In addition, we have also identified the LacZ stained NPCs distributed in other areas of the adult mouse spinal cord (Figs. 1D–1F, and Figs. 3A–3E). The majority of the NPCs were found in the Lamina I–III of the dorsal horns, although there were a few NPCs sparsely distributed in other regions of the normal control spinal cord. Notably, NPCs outside of the EZ were not labeled with BrdU (Figs. 1D–1F) in contrast to the NPCs in the EZ (Figs. 1B–1C), suggesting that the NPCs outside of the EZ were not proliferative. Systematic analyses with different ages of animals showed that there were more NPCs in the dorsal horn region than in the ventral horn region of the spinal cord (Fig. 3). In particular, there were more NPCs in the ALS-like (Bi-Tg) mouse spinal cord than that of the age-matched littermate control mice (pNes-Tg), suggesting that the increased number of NPCs was associated with the motor neuron degeneration in the ALS-like mouse model (Figs. 1D–1F and Fig. 3).
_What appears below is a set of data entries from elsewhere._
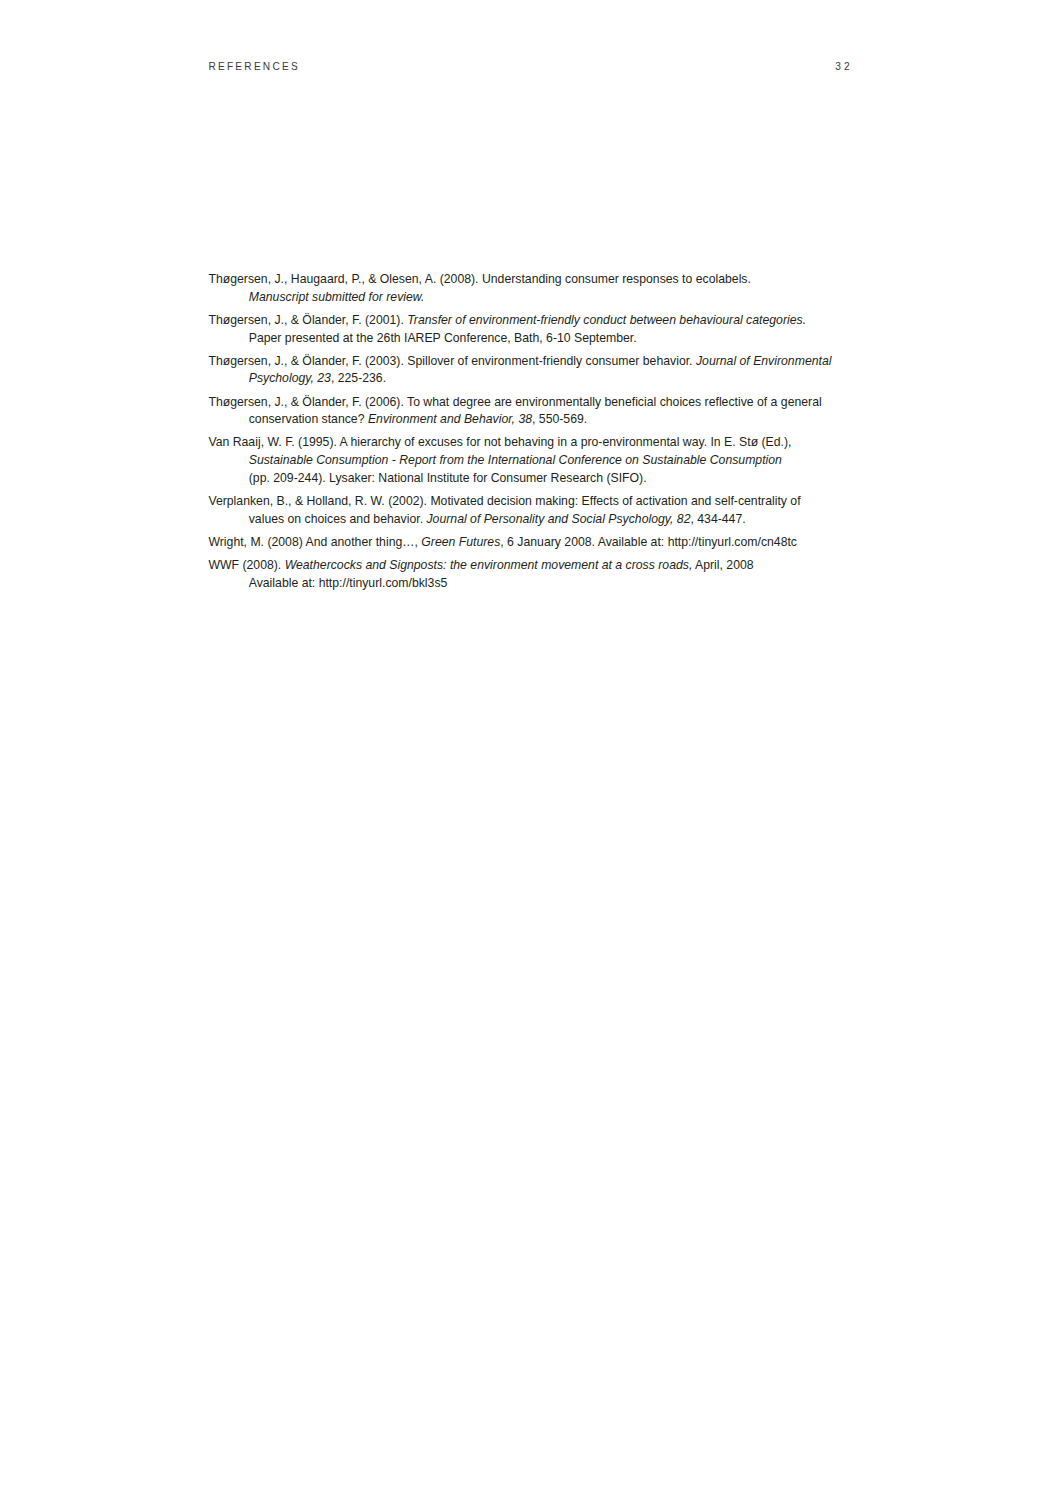References 32
Thøgersen, J., Haugaard, P., & Olesen, A. (2008). Understanding consumer responses to ecolabels. Manuscript submitted for review.
Thøgersen, J., & Ölander, F. (2001). Transfer of environment-friendly conduct between behavioural categories. Paper presented at the 26th IAREP Conference, Bath, 6-10 September.
Thøgersen, J., & Ölander, F. (2003). Spillover of environment-friendly consumer behavior. Journal of Environmental Psychology, 23, 225-236.
Thøgersen, J., & Ölander, F. (2006). To what degree are environmentally beneficial choices reflective of a general conservation stance? Environment and Behavior, 38, 550-569.
Van Raaij, W. F. (1995). A hierarchy of excuses for not behaving in a pro-environmental way. In E. Stø (Ed.), Sustainable Consumption - Report from the International Conference on Sustainable Consumption (pp. 209-244). Lysaker: National Institute for Consumer Research (SIFO).
Verplanken, B., & Holland, R. W. (2002). Motivated decision making: Effects of activation and self-centrality of values on choices and behavior. Journal of Personality and Social Psychology, 82, 434-447.
Wright, M. (2008) And another thing…, Green Futures, 6 January 2008. Available at: http://tinyurl.com/cn48tc
WWF (2008). Weathercocks and Signposts: the environment movement at a cross roads, April, 2008 Available at: http://tinyurl.com/bkl3s5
Based on the well-established clinical and pathological manifestations, we have analyzed the distribution of NPCs in the spinal cord of the Bi-Tg mice at 40, 70 and 120 days of age, which are correspondent to disease free, disease onset and disease progression (9,10). Notably, there were dynamic changes of NPCs in the spinal cord of the Bi-Tg mice during the ALS-like disease onset and progression as compared to the control pNes-Tg mice and Bi-Tg mice at the clinical disease free stage (Fig. 3). The distribution of NPCs in the dorsal horn and ventral horn regions at different time points was shown in Figs. 3D and 3E respectively. The increased number of NPCs in the dorsal and ventral horn areas during the ALS-like disease onset and progression was not from de novo proliferation, because these NPCs were not labeled with BrdU even up to 15 days of pulsing (Fig. 1). However, these cells were highly migratory and could mobilize an immediate response to spinal cord injury (manuscript in preparation) and motor neuron degeneration in the ALS-like mice. This is the first report on the identification of the dormant NPCs in the dorsal and ventral horn regions of the adult spinal cord. The increased number of NPCs in these areas of the Bi-Tg mouse spinal cord was largely attributed to the migration of pre-existing NPCs from the EZ (Figs. 4 to to66).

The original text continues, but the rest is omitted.